**Texto fornecido**
Caro João, até agora a conversa tem decorrido no pressuposto de que eu desconheço Plutarco, ou Tucídides, ou Políbio, ou Platão. Naturalmente que não conheço tudo, mas concederás que conheço o suficiente para que os meus pontos de vista sobre o tema não se limitem a ser equívocos. Aqui estou para aprender contigo o que não sei tão bem, mas eis aquilo que julgo saber: a constituição de Esparta abolia as relações mercantis no interior da respectiva pólis e decretava uma propriedade privada fundiária distribuída de forma igualitária entre os seus cidadãos, em simultâneo com a propriedade estatal dos escravos/hilotas. A distância entre isso e o comunismo parece-me de tal forma evidente que me limito a sublinhar que em Marx o conceito de produção é central relativamente ao de propriedade e, por isso mesmo, o seu olhar debruçar-se-ia muito mais sobre as potencialidades do trabalho socialmente combinado dos que eram excluídos da cidadania pela constituição de Licurgo, do que sobre as leis que atribuíam aos cidadãos-soldados a posse da terra e ao Estado a posse dos que a trabalhavam.

**O que fazer**
Repita, palavra por palavra e do início ao fim, o texto sobre Esparta e o comunismo.

**Dados fornecidos**
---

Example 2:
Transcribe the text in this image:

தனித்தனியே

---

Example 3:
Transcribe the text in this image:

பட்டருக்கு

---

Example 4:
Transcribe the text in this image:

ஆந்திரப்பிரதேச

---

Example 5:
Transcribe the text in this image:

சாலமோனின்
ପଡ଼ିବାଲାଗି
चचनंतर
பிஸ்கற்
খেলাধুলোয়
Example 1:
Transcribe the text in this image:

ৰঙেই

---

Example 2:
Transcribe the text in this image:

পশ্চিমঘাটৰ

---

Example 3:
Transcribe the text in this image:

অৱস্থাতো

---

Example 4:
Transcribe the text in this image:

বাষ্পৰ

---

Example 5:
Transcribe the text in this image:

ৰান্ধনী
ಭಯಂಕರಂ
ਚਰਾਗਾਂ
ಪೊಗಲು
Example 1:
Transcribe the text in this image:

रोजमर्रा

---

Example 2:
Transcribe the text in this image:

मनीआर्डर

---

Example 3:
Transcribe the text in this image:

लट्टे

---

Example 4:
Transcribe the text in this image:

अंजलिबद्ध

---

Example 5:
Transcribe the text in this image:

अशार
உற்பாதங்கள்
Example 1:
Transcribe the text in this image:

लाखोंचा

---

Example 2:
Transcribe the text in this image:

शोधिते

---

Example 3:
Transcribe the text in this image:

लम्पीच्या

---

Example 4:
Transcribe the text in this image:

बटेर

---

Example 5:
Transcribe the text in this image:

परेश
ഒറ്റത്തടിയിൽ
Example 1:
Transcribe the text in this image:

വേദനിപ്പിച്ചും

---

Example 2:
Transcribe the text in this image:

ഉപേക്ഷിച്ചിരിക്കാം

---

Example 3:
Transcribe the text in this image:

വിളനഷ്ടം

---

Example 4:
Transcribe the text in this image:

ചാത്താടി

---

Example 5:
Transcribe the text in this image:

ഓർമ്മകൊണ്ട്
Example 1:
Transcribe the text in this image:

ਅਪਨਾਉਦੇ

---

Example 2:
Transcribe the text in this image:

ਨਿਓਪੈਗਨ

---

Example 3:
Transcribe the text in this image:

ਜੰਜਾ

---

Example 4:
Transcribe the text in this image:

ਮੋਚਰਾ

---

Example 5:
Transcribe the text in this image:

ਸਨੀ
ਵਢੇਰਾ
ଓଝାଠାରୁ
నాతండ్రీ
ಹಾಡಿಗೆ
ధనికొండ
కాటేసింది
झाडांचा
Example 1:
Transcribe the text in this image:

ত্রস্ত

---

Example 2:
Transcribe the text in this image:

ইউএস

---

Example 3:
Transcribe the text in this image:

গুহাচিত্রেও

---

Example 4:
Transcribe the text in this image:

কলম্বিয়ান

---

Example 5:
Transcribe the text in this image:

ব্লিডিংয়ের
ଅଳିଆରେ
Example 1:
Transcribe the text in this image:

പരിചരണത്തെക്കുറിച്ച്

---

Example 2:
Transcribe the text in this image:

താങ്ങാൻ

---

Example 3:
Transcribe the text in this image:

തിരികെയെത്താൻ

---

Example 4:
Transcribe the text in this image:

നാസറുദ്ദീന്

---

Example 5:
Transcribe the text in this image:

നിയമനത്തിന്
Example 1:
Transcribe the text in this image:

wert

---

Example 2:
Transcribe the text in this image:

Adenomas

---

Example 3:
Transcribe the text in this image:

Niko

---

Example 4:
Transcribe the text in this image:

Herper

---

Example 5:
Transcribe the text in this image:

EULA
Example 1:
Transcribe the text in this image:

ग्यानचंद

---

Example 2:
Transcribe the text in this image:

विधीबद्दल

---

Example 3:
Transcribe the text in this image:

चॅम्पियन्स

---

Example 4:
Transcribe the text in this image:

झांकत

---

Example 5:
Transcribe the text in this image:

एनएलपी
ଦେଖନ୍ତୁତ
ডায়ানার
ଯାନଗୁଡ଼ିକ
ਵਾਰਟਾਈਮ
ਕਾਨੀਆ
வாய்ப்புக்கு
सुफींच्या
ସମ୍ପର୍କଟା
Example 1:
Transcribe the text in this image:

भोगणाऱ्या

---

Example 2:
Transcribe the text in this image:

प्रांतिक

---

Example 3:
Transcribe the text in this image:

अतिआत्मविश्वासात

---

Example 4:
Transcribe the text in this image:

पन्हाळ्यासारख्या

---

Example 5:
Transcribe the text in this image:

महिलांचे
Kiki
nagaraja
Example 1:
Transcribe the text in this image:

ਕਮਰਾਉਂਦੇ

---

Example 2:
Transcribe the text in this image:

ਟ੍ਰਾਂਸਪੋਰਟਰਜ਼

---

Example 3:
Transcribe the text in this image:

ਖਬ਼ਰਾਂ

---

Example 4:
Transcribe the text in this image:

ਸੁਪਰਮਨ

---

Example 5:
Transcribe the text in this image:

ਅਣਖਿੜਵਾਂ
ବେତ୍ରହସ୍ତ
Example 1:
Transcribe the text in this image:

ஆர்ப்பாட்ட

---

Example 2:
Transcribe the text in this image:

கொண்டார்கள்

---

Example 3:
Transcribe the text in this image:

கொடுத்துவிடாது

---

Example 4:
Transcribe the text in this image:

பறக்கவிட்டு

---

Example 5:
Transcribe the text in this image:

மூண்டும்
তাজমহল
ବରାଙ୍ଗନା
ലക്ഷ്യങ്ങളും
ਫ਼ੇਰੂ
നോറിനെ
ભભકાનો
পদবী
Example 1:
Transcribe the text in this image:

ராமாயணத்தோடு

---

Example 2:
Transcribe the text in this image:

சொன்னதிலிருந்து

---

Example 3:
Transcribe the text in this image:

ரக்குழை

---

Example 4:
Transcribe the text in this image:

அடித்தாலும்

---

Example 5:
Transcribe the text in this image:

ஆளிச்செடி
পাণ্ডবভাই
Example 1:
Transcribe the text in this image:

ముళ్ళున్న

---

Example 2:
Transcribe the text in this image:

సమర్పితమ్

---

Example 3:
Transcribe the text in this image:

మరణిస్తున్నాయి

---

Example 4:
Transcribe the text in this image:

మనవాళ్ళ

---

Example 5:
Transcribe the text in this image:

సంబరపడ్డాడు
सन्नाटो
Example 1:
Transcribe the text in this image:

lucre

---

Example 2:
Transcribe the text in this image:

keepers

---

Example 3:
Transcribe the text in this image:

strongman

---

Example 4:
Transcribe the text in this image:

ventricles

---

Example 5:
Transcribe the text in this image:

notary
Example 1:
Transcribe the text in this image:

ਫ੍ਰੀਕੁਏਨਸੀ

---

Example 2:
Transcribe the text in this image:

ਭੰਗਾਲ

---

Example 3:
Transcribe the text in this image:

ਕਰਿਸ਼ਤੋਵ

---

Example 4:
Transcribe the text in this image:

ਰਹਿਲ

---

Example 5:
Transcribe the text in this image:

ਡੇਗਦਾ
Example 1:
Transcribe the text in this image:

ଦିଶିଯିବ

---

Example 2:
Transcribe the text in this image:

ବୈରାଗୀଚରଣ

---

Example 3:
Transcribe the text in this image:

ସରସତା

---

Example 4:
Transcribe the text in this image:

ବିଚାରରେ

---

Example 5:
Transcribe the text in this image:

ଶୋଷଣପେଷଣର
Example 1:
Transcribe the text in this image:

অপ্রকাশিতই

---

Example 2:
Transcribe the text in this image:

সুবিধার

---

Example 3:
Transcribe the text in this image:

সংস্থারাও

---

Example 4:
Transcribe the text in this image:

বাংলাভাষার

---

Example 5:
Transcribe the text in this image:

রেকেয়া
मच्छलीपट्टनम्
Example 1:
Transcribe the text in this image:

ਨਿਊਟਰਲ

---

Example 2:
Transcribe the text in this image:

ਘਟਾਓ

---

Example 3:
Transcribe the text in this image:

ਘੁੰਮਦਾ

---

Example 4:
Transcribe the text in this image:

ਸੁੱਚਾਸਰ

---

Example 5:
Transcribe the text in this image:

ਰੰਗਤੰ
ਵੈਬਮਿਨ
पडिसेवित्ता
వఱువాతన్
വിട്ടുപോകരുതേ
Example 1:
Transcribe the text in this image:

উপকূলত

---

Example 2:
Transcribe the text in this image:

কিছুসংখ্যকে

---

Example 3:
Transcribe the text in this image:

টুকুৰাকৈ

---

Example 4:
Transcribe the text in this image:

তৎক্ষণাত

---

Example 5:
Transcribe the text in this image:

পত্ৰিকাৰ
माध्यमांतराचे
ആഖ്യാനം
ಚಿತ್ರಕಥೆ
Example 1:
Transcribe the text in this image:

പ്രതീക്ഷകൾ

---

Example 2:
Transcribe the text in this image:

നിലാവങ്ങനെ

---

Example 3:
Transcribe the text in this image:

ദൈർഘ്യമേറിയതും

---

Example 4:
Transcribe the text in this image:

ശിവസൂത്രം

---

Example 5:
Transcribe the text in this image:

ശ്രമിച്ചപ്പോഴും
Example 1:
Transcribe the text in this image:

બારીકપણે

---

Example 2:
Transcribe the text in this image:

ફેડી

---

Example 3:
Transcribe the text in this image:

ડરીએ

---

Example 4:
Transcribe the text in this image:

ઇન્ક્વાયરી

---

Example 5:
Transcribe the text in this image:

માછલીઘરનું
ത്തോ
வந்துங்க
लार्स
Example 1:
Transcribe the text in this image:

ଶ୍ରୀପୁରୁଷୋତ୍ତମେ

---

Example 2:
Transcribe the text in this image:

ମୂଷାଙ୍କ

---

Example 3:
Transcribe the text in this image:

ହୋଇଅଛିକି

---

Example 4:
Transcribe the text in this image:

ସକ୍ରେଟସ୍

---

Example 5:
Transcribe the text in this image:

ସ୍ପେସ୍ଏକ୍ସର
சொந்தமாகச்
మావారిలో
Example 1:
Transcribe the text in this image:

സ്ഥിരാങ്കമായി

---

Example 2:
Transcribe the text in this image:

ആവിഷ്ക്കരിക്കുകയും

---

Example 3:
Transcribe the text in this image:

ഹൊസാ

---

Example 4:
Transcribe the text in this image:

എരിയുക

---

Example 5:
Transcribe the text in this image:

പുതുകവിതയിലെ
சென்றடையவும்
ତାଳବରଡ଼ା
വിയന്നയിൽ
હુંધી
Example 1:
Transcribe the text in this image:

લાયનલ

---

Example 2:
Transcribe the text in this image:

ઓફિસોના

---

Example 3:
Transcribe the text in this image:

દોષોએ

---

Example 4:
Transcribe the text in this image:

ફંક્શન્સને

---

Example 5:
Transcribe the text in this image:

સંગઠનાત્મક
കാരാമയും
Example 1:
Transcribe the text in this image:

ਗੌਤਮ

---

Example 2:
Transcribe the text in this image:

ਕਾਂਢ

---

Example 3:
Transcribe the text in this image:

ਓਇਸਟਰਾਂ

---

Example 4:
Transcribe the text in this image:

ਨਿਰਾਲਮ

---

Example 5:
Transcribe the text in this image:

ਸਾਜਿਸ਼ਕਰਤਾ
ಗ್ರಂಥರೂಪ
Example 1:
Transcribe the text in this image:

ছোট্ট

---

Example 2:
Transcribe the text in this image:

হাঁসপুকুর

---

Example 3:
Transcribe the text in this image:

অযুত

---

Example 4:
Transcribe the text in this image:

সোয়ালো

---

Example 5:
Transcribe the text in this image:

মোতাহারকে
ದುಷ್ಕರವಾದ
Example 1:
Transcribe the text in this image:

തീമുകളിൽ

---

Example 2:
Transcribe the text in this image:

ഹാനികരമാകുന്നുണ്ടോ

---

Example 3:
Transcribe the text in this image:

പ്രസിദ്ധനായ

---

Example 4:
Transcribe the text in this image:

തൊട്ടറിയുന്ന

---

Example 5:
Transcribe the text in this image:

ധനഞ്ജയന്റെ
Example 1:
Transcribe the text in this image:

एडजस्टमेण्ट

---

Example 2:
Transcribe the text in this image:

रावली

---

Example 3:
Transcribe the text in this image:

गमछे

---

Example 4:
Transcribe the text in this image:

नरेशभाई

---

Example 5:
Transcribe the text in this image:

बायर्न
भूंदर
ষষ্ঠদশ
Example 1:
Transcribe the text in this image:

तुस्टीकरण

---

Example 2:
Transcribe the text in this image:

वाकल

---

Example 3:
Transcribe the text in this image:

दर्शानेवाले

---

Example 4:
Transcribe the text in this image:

**Resultado**
Caro João, até agora a conversa tem decorrido no pressuposto de que eu desconheço Plutarco, ou Tucídides, ou Políbio, ou Platão. Naturalmente que não conheço tudo, mas concederás que conheço o suficiente para que os meus pontos de vista sobre o tema não se limitem a ser equívocos. Aqui estou para aprender contigo o que não sei tão bem, mas eis aquilo que julgo saber: a constituição de Esparta abolia as relações mercantis no interior da respectiva pólis e decretava uma propriedade privada fundiária distribuída de forma igualitária entre os seus cidadãos, em simultâneo com a propriedade estatal dos escravos/hilotas. A distância entre isso e o comunismo parece-me de tal forma evidente que me limito a sublinhar que em Marx o conceito de produção é central relativamente ao de propriedade e, por isso mesmo, o seu olhar debruçar-se-ia muito mais sobre as potencialidades do trabalho socialmente combinado dos que eram excluídos da cidadania pela constituição de Licurgo, do que sobre as leis que atribuíam aos cidadãos-soldados a posse da terra e ao Estado a posse dos que a trabalhavam.